Au cours du XIXème siècle, sous le règne fastueux des Kadjars, l’émaillage se décline en de nombreux objets : des plats en or aux boucles d’oreilles, en passant par les bracelets, les boîtes et les vases. Ces objets, qu'ils fassent partie du quotidien ou qu’ils soient purement ornementaux, ont en commun la prédominance de bleu azur et de vert offrant une forte intensité chromatique.
Bien que l’on rapporte que les périodes antérieures à celle des Kadjars ont été prospères en termes de fabrication d’objets émaillés, la fragilité des émaux a fait que nombre d’entre eux ont disparu à ce jour. Par conséquent, la majorité des pièces datant de l’ancienne Perse nous proviennent de l’époque des Kadjars.
Nous ne pourrions aborder l’émaillage persan sans évoquer Ispahan qui en est le berceau. La décoration de métaux émaillés caractérise et sublime l’architecture et l’art de cette ville mythique. Encore aujourd’hui, la peinture émaillée y demeure une pratique artisanale alors qu’elle s’est essoufflée dans les autres villes d’Iran. Dans la rue Tchahâr-Bâgh, non loin de la place Naqsh-e Jahân, il est possible d’admirer les œuvres des artistes locaux dont la technique se transmet de père en fils. Parmi ces artistes, l'illustre Shokrollâh Sani’zâdeh, qui est à l’origine de pièces contribuant au rayonnement de cet art.

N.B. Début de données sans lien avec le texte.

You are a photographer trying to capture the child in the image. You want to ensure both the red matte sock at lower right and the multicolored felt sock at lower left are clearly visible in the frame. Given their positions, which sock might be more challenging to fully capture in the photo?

Aujourd’hui comme il y a mille ans, l’émaillage symbolise le raffinement de l’art persan et nous livre un précieux témoignage des différentes périodes traversées par l’Iran. Bien que la culture persane ait subi les bouleversements liés aux invasions et aux dynasties successives, l’émaillage a non seulement subsisté mais il a évolué, nourri par les innovations propres à chaque époque.